Julien Tourreille - Directeur adjoint de l'Observatoire sur les États-Unis de la Chaire Raoul-Dandurand de l'UQAM.
Le
15 août 2012, un groupe d’anciens membres des forces spéciales et des services
de renseignement, le Special Operations
OPSEC Education Fund Inc., a lancé une campagne médiatique dénonçant
l’exploitation politique des enjeux de sécurité nationale, en particulier la
neutralisation d’Oussama Ben Laden, par l’administration Obama. Dans une vidéo
de 22 minutes intitulée Dishonorable Disclosure, un individu
se présentant comme un ancien Navy SEAL affirme : « Mr le Président,
vous n’avait pas tué Oussama Ben Laden, l’Amérique l’a fait. C’est le travail
des militaires américains qui a permis de tuer Oussama Ben Laden. Ce n’est pas
vous ». Au 21 août, cette vidéo a été visionnée plus de 2,8 millions de fois
sur YouTube.
Cette
campagne médiatique n’est pas sans rappeler l’épisode des Swift Boat Veterans
for Truth. Lors
de la course à la Maison-Blanche en 2004, ce groupe était parvenu, avec une série de vidéos
similaires dans leur grossièreté et leurs approximations, à ternir la
crédibilité du candidat démocrate John Kerry sur les enjeux de sécurité
nationale. En répondant fermement à l’attaque du Special Operations OPSEC Education Fund, Barack Obama ne prend donc
pas un risque, même si ce groupe met en scène des membres d’institutions –
particulièrement les forces spéciales – bénéficiant d’une certaine notoriété
aux yeux de l’opinion publique.
En
revanche, une publicité de campagne mise en ligne par l’équipe Obama le 2 août
et intitulée « Worried »
apparaît politiquement plus risquée, et inutile.
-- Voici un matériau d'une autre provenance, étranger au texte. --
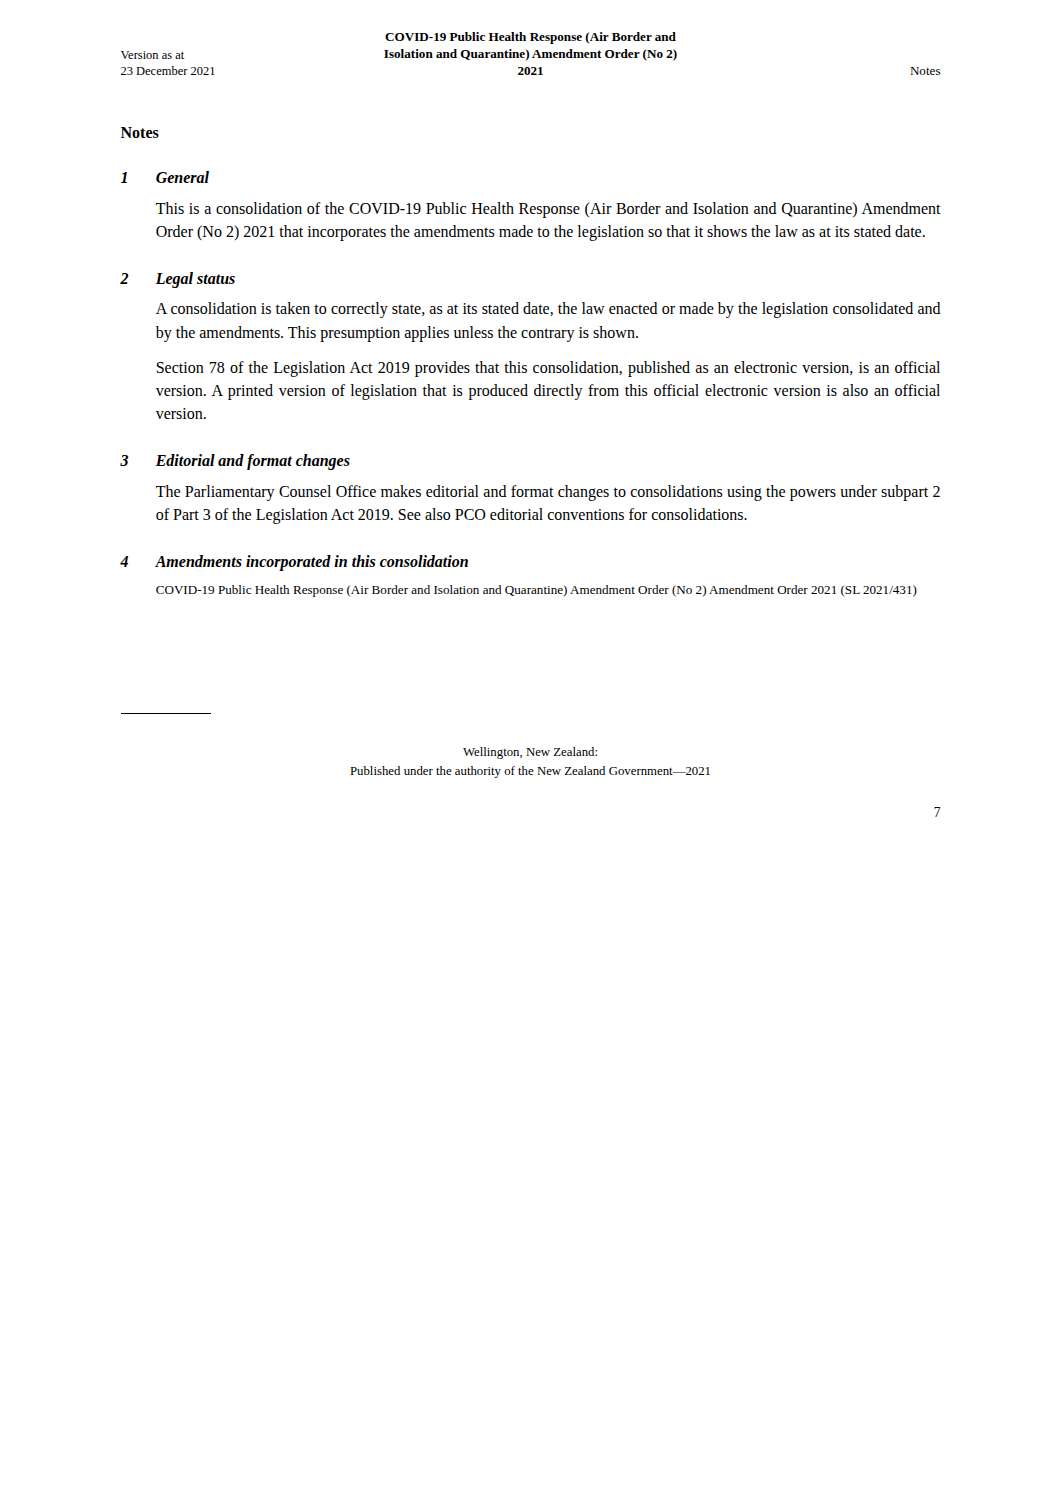Version as at
23 December 2021
COVID-19 Public Health Response (Air Border and
Isolation and Quarantine) Amendment Order (No 2)
2021
Notes
Notes
1 General
This is a consolidation of the COVID-19 Public Health Response (Air Border and Isolation and Quarantine) Amendment Order (No 2) 2021 that incorporates the amendments made to the legislation so that it shows the law as at its stated date.
2 Legal status
A consolidation is taken to correctly state, as at its stated date, the law enacted or made by the legislation consolidated and by the amendments. This presumption applies unless the contrary is shown.
Section 78 of the Legislation Act 2019 provides that this consolidation, published as an electronic version, is an official version. A printed version of legislation that is produced directly from this official electronic version is also an official version.
3 Editorial and format changes
The Parliamentary Counsel Office makes editorial and format changes to consolidations using the powers under subpart 2 of Part 3 of the Legislation Act 2019. See also PCO editorial conventions for consolidations.
4 Amendments incorporated in this consolidation
COVID-19 Public Health Response (Air Border and Isolation and Quarantine) Amendment Order (No 2) Amendment Order 2021 (SL 2021/431)
Wellington, New Zealand:
Published under the authority of the New Zealand Government—2021
7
Commençant par un rappel des
décisions controversées prises par George W. Bush (guerres en Afghanistan et
surtout en Irak, baisses d’impôts pour les plus riches), cette publicité
dénonce par ailleurs la volonté du candidat républicain Mitt Romney d’augmenter
le budget de la défense. Il est vrai que, selon un sondage récent,
l’opinion américaine est plus favorable à des coupures budgétaires au
département de la Défense qu’à des réductions de dépenses pour les programmes
tels que Medicare, Medicaid, la Sécurité sociale, ou encore l’éducation. Une étude
publiée en mai 2012 met de plus en évidence que les Américains appuient des
coupures budgétaires pour la défense largement supérieures (103 milliards de
dollars) à celles qui devraient entrer automatiquement en vigueur à la fin de
cette année si la Maison-Blanche et le Congrès ne parviennent pas à un accord
sur la réduction du déficit du budget de l’État fédéral (55 milliards de
dollars). Ces coupures dans le budget de la défense font même l’objet d’un
consensus bipartisan.
Ces données
ne traduisent pas un changement profond dans l’état de l’opinion publique
américaine. Selon des données recueillies par l’institut Gallup, celle-ci
considère en effet depuis les années 1980 que le gouvernement fédéral dépense
trop en matière de défense.
Les
Américains jugent les dépenses en matière de défense excessives
Si
la population américaine n’accorde donc pas un appui aveugle et automatique aux
dépenses de défense, il n’en demeure pas moins que Barack Obama prend un risque
inutile en dénonçant une hausse du budget de la défense telle qu’envisagée par
le candidat Romney. Une telle position peut en effet être
perçue comme une marque de faiblesse par une partie de l’électorat. Il ne faut
pas oublier que les Républicains ont continuellement dénoncé la faiblesse et la
naïveté des Démocrates sur les enjeux de sécurité nationale au cours des
dernières décennies. Michael Cohen rappelle
par exemple que George McGovern fut cloué au pilori par Richard Nixon en 1972
après avoir parlé d’une diminution de 37 % du budget de la défense. En 1984,
Ronald Reagan évoqua l’ours soviétique pour mettre en garde contre la menace
que ferait porter une diminution des dépenses militaires imposée par les
Démocrates. Dans son discours d’investiture en 1992, George H. W. Bush dénonça
la naïveté des positions démocrates en matière de relations internationales.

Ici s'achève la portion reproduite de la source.